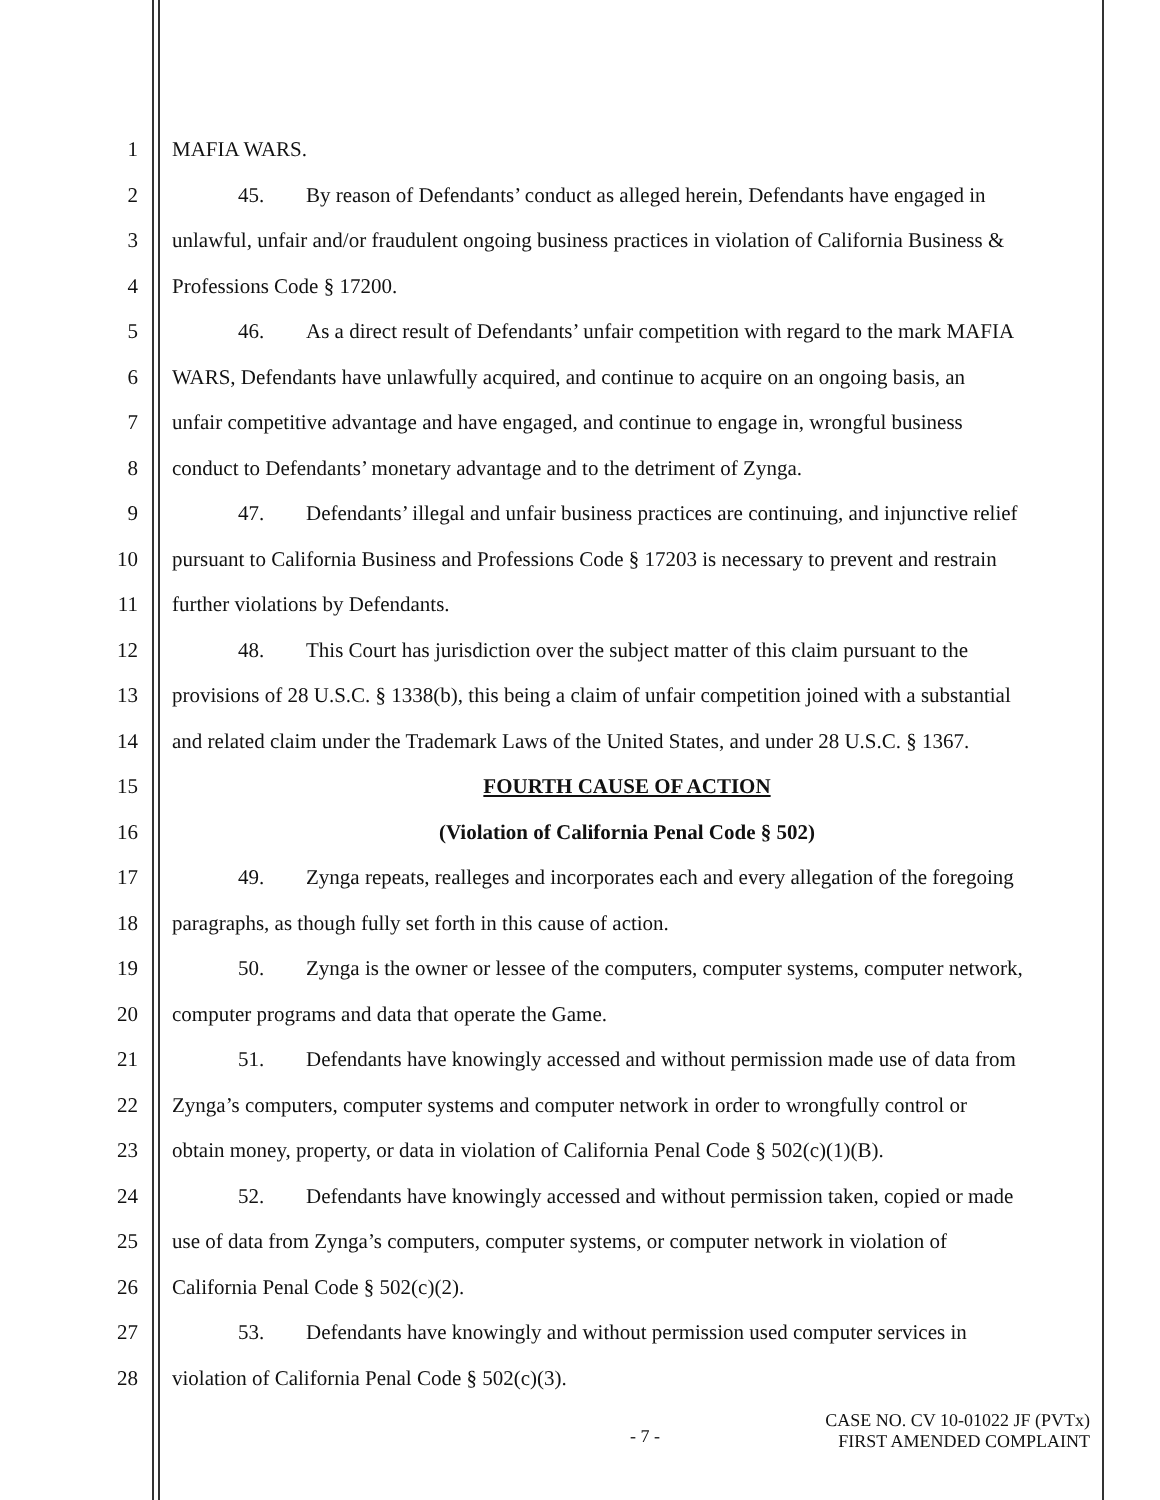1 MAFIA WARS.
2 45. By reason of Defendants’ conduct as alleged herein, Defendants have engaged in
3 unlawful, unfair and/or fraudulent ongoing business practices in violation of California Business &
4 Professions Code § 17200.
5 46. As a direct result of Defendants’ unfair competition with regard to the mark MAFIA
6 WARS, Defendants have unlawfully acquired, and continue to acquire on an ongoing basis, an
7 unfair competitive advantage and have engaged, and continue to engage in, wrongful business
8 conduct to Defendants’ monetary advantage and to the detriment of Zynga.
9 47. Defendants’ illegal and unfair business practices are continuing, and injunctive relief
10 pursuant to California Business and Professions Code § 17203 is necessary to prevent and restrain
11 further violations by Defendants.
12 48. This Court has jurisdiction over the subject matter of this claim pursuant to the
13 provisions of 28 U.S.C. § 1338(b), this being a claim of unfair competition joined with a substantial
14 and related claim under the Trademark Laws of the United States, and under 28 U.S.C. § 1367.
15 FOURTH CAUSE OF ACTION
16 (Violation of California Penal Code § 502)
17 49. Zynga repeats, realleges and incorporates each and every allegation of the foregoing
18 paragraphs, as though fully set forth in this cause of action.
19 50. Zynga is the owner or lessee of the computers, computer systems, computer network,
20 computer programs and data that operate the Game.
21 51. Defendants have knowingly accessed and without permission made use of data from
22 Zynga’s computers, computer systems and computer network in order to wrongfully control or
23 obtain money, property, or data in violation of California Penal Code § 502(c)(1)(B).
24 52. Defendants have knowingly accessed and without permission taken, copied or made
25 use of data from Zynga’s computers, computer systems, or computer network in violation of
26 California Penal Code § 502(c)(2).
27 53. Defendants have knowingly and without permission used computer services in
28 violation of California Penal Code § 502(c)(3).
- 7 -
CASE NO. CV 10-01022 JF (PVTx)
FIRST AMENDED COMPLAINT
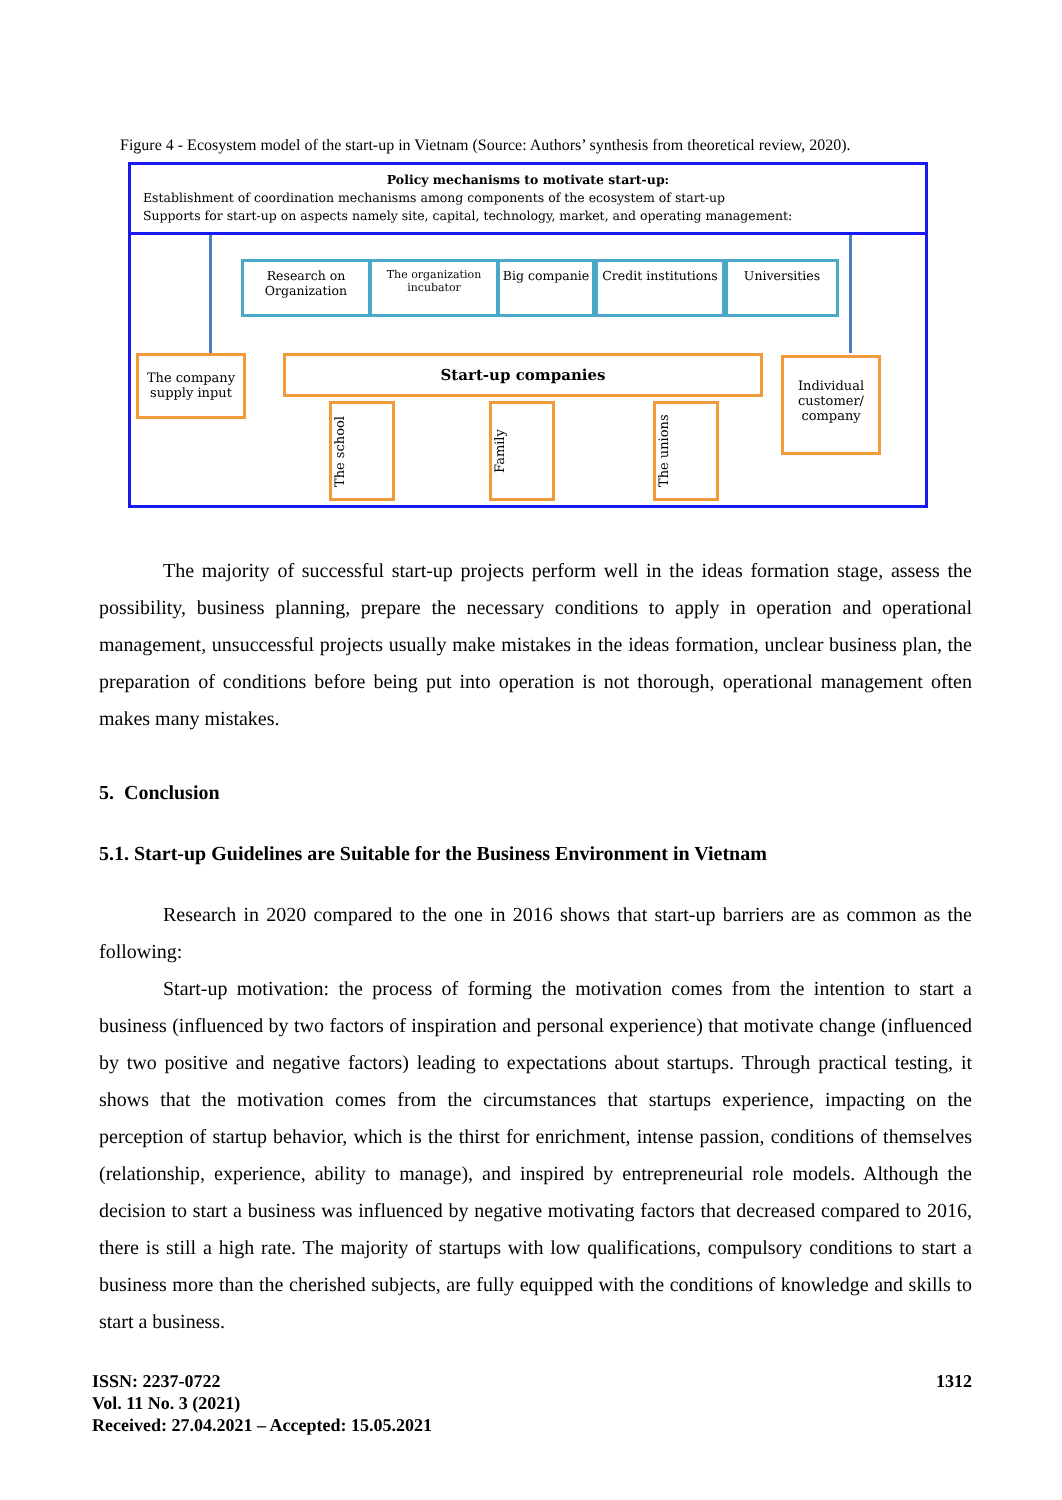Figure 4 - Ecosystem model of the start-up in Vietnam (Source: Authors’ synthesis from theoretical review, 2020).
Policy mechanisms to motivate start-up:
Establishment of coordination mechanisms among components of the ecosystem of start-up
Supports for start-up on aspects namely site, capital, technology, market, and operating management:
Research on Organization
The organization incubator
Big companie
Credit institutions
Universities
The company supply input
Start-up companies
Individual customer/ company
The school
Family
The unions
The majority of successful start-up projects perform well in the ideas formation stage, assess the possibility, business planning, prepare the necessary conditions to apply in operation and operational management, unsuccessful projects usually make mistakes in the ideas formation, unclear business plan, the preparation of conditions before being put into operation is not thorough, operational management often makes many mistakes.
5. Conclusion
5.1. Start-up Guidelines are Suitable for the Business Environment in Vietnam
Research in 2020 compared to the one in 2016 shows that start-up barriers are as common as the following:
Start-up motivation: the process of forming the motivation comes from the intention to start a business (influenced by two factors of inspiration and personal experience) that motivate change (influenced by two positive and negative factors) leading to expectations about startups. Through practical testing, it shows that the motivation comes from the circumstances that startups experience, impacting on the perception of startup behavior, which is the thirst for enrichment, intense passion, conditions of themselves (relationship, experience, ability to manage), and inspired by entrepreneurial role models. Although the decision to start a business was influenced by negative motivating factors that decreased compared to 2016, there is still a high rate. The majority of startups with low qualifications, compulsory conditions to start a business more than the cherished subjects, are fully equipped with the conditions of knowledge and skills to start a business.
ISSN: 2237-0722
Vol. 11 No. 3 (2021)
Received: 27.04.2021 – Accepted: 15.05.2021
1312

****************

ACTION ITEM: Show each line in the entries that holds the string "competition".

RESULT OF THIS TASK:
5 46. As a direct result of Defendants’ unfair competition with regard to the mark MAFIA
13 provisions of 28 U.S.C. § 1338(b), this being a claim of unfair competition joined with a substantial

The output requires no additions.